The fact that a language model can „reason“ (in the LLM-slang meaning of the term) about 3D space is an interesting property.

If you give a text description of a scene and ask a robot to perform a peg in hole task, modern models are able to solve them fairly easily based on movement primitives. I implemented this on a UR robot arm back in 2023

The next logical step is, instead of having the model output text (code representing movement primitives), outputting tokens in action space. This is what models like pi0 are doing.

▲

volkercraig 5 hours ago | parent [-]

I mean semantically language evolved as an interpretation for the material world, so assuming that you can describe a problem in language, and considering that there exists a solution to said problem that is describable in language, then I'm sure a big enough LLM could do it... but you can also calculate highly detailed orbital maps with epicycles if you just keep adding more... you just don't because it's a waste of time and there's a simpler way.

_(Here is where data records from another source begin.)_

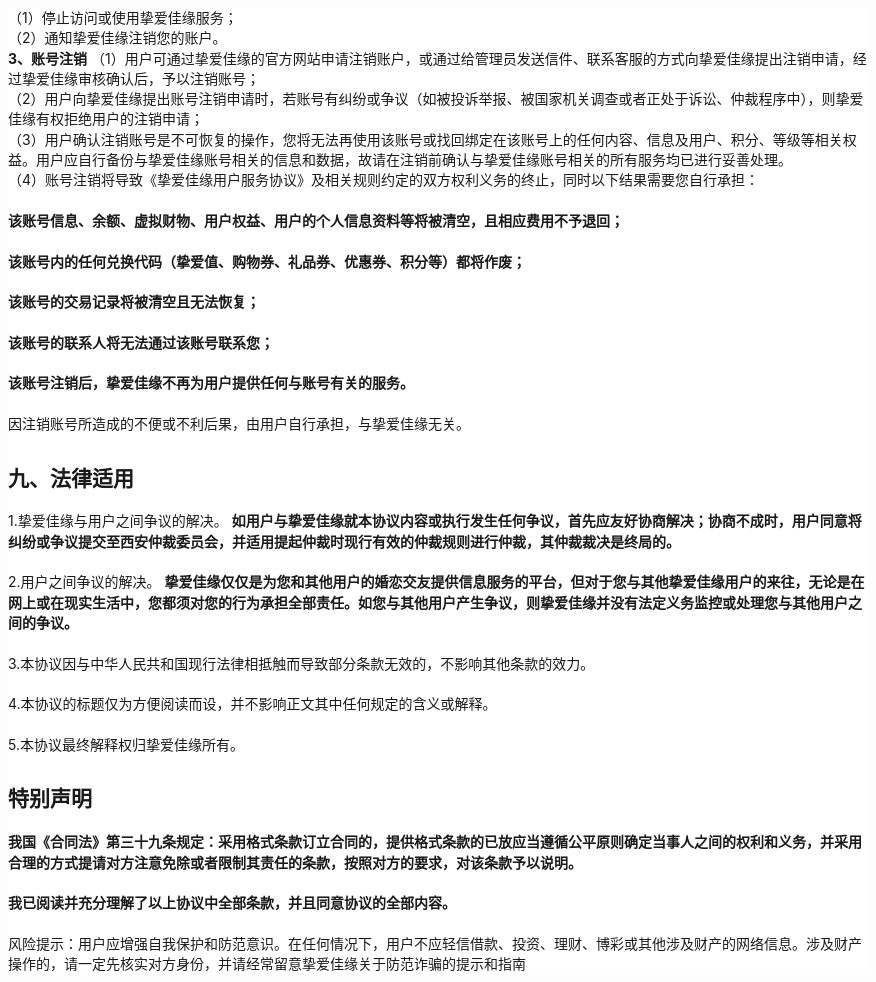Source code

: （1）停止访问或使用挚爱佳缘服务；<br>
（2）通知挚爱佳缘注销您的账户。<br>
 __3、账号注销__ 
（1）用户可通过挚爱佳缘的官方网站申请注销账户，或通过给管理员发送信件、联系客服的方式向挚爱佳缘提出注销申请，经过挚爱佳缘审核确认后，予以注销账号；<br>
（2）用户向挚爱佳缘提出账号注销申请时，若账号有纠纷或争议（如被投诉举报、被国家机关调查或者正处于诉讼、仲裁程序中），则挚爱佳缘有权拒绝用户的注销申请；<br>
（3）用户确认注销账号是不可恢复的操作，您将无法再使用该账号或找回绑定在该账号上的任何内容、信息及用户、积分、等级等相关权益。用户应自行备份与挚爱佳缘账号相关的信息和数据，故请在注销前确认与挚爱佳缘账号相关的所有服务均已进行妥善处理。<br>
（4）账号注销将导致《挚爱佳缘用户服务协议》及相关规则约定的双方权利义务的终止，同时以下结果需要您自行承担：<br>  
 __该账号信息、余额、虚拟财物、用户权益、用户的个人信息资料等将被清空，且相应费用不予退回；__ <br>  
 __该账号内的任何兑换代码（挚爱值、购物券、礼品券、优惠券、积分等）都将作废；__ <br>  
 __该账号的交易记录将被清空且无法恢复；__ <br>  
 __该账号的联系人将无法通过该账号联系您；__ <br>  
 __该账号注销后，挚爱佳缘不再为用户提供任何与账号有关的服务。__ <br>  
因注销账号所造成的不便或不利后果，由用户自行承担，与挚爱佳缘无关。<br>  
## 九、法律适用
1.挚爱佳缘与用户之间争议的解决。 __如用户与挚爱佳缘就本协议内容或执行发生任何争议，首先应友好协商解决；协商不成时，用户同意将纠纷或争议提交至西安仲裁委员会，并适用提起仲裁时现行有效的仲裁规则进行仲裁，其仲裁裁决是终局的。__ <br>  
2.用户之间争议的解决。 __挚爱佳缘仅仅是为您和其他用户的婚恋交友提供信息服务的平台，但对于您与其他挚爱佳缘用户的来往，无论是在网上或在现实生活中，您都须对您的行为承担全部责任。如您与其他用户产生争议，则挚爱佳缘并没有法定义务监控或处理您与其他用户之间的争议。__ <br>  
3.本协议因与中华人民共和国现行法律相抵触而导致部分条款无效的，不影响其他条款的效力。<br>  
4.本协议的标题仅为方便阅读而设，并不影响正文其中任何规定的含义或解释。<br>  
5.本协议最终解释权归挚爱佳缘所有。<br>  
## 特别声明
 __我国《合同法》第三十九条规定：采用格式条款订立合同的，提供格式条款的已放应当遵循公平原则确定当事人之间的权利和义务，并采用合理的方式提请对方注意免除或者限制其责任的条款，按照对方的要求，对该条款予以说明。__ <br>  
 __我已阅读并充分理解了以上协议中全部条款，并且同意协议的全部内容。__ <br>  
风险提示：用户应增强自我保护和防范意识。在任何情况下，用户不应轻信借款、投资、理财、博彩或其他涉及财产的网络信息。涉及财产操作的，请一定先核实对方身份，并请经常留意挚爱佳缘关于防范诈骗的提示和指南<br>  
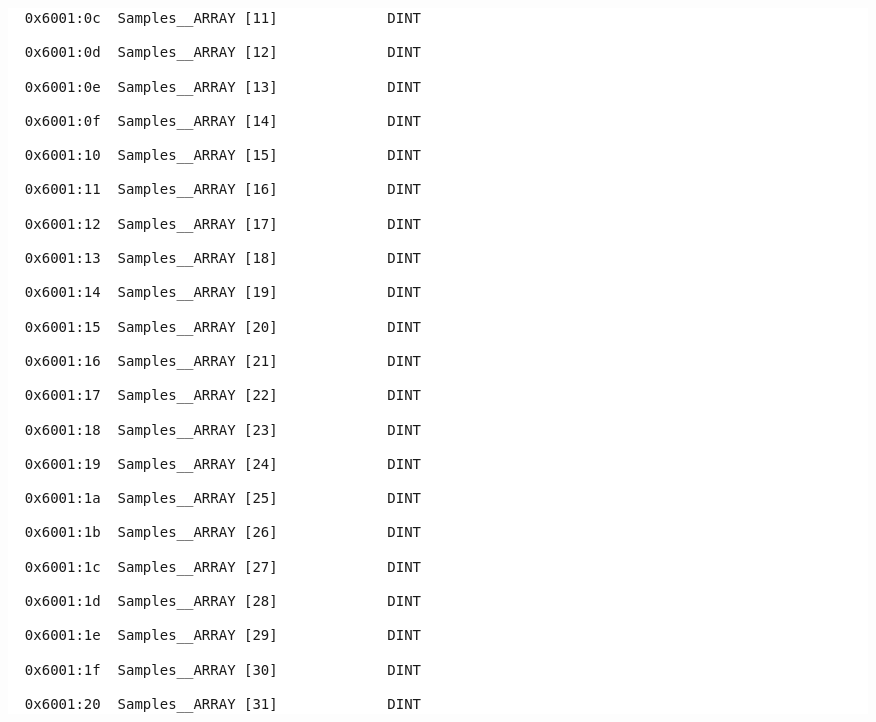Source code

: <tr class="txpdo">
<td  colspan=3 align="left"><pre>  0x6001:0c  Samples__ARRAY [11]             DINT</pre></td>
</tr>
<tr class="txpdo">
<td  colspan=3 align="left"><pre>  0x6001:0d  Samples__ARRAY [12]             DINT</pre></td>
</tr>
<tr class="txpdo">
<td  colspan=3 align="left"><pre>  0x6001:0e  Samples__ARRAY [13]             DINT</pre></td>
</tr>
<tr class="txpdo">
<td  colspan=3 align="left"><pre>  0x6001:0f  Samples__ARRAY [14]             DINT</pre></td>
</tr>
<tr class="txpdo">
<td  colspan=3 align="left"><pre>  0x6001:10  Samples__ARRAY [15]             DINT</pre></td>
</tr>
<tr class="txpdo">
<td  colspan=3 align="left"><pre>  0x6001:11  Samples__ARRAY [16]             DINT</pre></td>
</tr>
<tr class="txpdo">
<td  colspan=3 align="left"><pre>  0x6001:12  Samples__ARRAY [17]             DINT</pre></td>
</tr>
<tr class="txpdo">
<td  colspan=3 align="left"><pre>  0x6001:13  Samples__ARRAY [18]             DINT</pre></td>
</tr>
<tr class="txpdo">
<td  colspan=3 align="left"><pre>  0x6001:14  Samples__ARRAY [19]             DINT</pre></td>
</tr>
<tr class="txpdo">
<td  colspan=3 align="left"><pre>  0x6001:15  Samples__ARRAY [20]             DINT</pre></td>
</tr>
<tr class="txpdo">
<td  colspan=3 align="left"><pre>  0x6001:16  Samples__ARRAY [21]             DINT</pre></td>
</tr>
<tr class="txpdo">
<td  colspan=3 align="left"><pre>  0x6001:17  Samples__ARRAY [22]             DINT</pre></td>
</tr>
<tr class="txpdo">
<td  colspan=3 align="left"><pre>  0x6001:18  Samples__ARRAY [23]             DINT</pre></td>
</tr>
<tr class="txpdo">
<td  colspan=3 align="left"><pre>  0x6001:19  Samples__ARRAY [24]             DINT</pre></td>
</tr>
<tr class="txpdo">
<td  colspan=3 align="left"><pre>  0x6001:1a  Samples__ARRAY [25]             DINT</pre></td>
</tr>
<tr class="txpdo">
<td  colspan=3 align="left"><pre>  0x6001:1b  Samples__ARRAY [26]             DINT</pre></td>
</tr>
<tr class="txpdo">
<td  colspan=3 align="left"><pre>  0x6001:1c  Samples__ARRAY [27]             DINT</pre></td>
</tr>
<tr class="txpdo">
<td  colspan=3 align="left"><pre>  0x6001:1d  Samples__ARRAY [28]             DINT</pre></td>
</tr>
<tr class="txpdo">
<td  colspan=3 align="left"><pre>  0x6001:1e  Samples__ARRAY [29]             DINT</pre></td>
</tr>
<tr class="txpdo">
<td  colspan=3 align="left"><pre>  0x6001:1f  Samples__ARRAY [30]             DINT</pre></td>
</tr>
<tr class="txpdo">
<td  colspan=3 align="left"><pre>  0x6001:20  Samples__ARRAY [31]             DINT</pre></td>
</tr>
<tr class="txpdo">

The latter part is interesting. I'm not sure how the performance of one of those would be once they are working well, but my naive gut feeling is that splitting the language part and the driving part into two delegates is cleaner, safer, faster and more predictable.

	▲	convolvatron 5 hours ago \| parent [-]
		note that the control systems you were talking about before (i.e. PID) would probably take hold pretty directly in a tiny network, and exactly because of that limitation, be far less likely to contain 'hallucinations'. object avoidance and path planning are likely similar. since this is a limited and continuous domain, its a far better one for neural training than natural language. I guess this notion that a language model should be used for 3d motion control is a real indicator about the level of thought going into some of these applications.